Singaporean trader Olam International "at significant risk of defaulting" due to "fiscal black hole"
New York (CNNMoney) — Short-seller Carson Block says his latest target, Singapore-based commodities trader Olam International, reminds him of defunct American energy trader Enron.
Block's firm, Muddy Waters, is known for spotting fraudulent accounting practices, primarily at Chinese companies. Late Monday, Muddy Waters issued a scathing report on Olam, saying it "runs a high risk of failure."
Block slapped Olam with a "strong sell" rating, noting that his firm believes Olam's "value is less than its debt, and that it is at significant risk of defaulting on its obligations."
In its report, Muddy Waters said Olam's biggest problem is rooted in its acquisitions, including its purchases of Crown Flower Mill and SL Foods about three years ago, along with its subsequent accounting practices.
"The vast majority of acquisitions we have researched are of low quality assets that appear to bring little more than cosmetic benefits to Olam," said Muddy Waters in the report. "We believe that Olam's fatal flaw, and one of its best kept secrets, is that its capital expenditure projects seem to be a fiscal black hole."
At the same time, Muddy Waters said Olam frequently books non-cash accounting gains in its income statements, likely using similar accounting techniques to Enron, which were the single biggest factor in the company's collapse in 2001.
"Comparisons to Enron are overused, but in the case of Olam, the similarities are really uncanny," wrote Muddy Waters.
Olam's stock slumped 6% on the Singapore stock exchange following Muddy Waters' report, though the company released a statement saying there is "no substance" to the allegations.
"Our accounting practices are fully compliant with international accounting standards, which are independently verified by Ernst & Young and are drawn up in accordance with the provisions of the Companies Act and Singapore Financial Reporting Standards," said Olam. "We will clear our name and hold Muddy Waters accountable for their damaging actions."

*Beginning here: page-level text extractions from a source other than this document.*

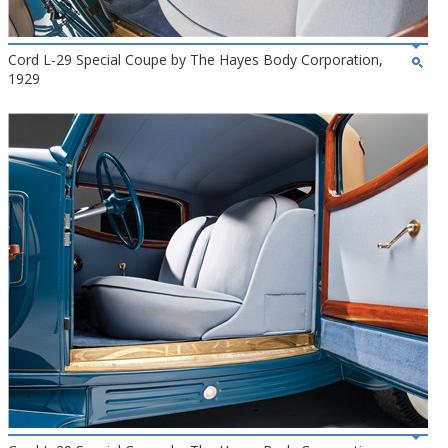
Cord L-29 Special Coupe by The Hayes Body Corporation,
1929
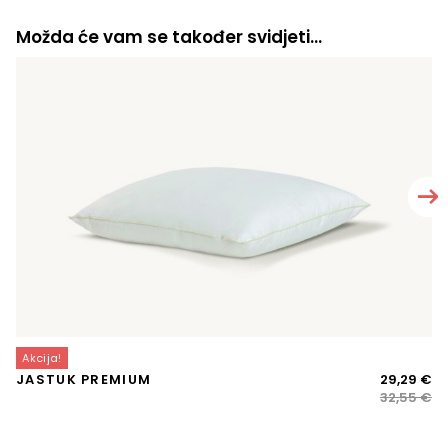
Možda će vam se također svidjeti…
Akcija!
A
Iz
Tr
JASTUK PREMIUM
29,29
€
P
ci
ci
32,55
€
bi
je:
je:
29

Block first made his accusations against Olam while speaking at the Ira Sohn conference in London earlier this month. In response to those comments, Olam filed a lawsuit against both Block and Muddy Waters in the High Court of Singapore.
For Block, Olam's response only strengthened his case.
"It is clear that Olam greatly fears the public knowing the truth about his company -- that it is yet another emperor with no clothes," he said.
Muddy Waters has previously taken short positions on several other Asian companies, including Focus Media, Rino International, China MediaExpress and Duoyuan Global Water.
Rino and China MediaExpress have subsequently been delisted from Nasdaq while Duoyuan has been delisted from the New York Stock Exchange. Focus Media has refuted Muddy Waters' allegations and the stock has rebounded this year.
But Muddy Waters' most prominent takedown was that of Chinese timber company Sino-Forest last year. The firm's accusations of fraud triggered a massive sell-off in shares of the Toronto-listed company before they were eventually suspended. The drop in Sino-Forest's price forced hedge fund high roller John Paulson to book deep losses on the stock.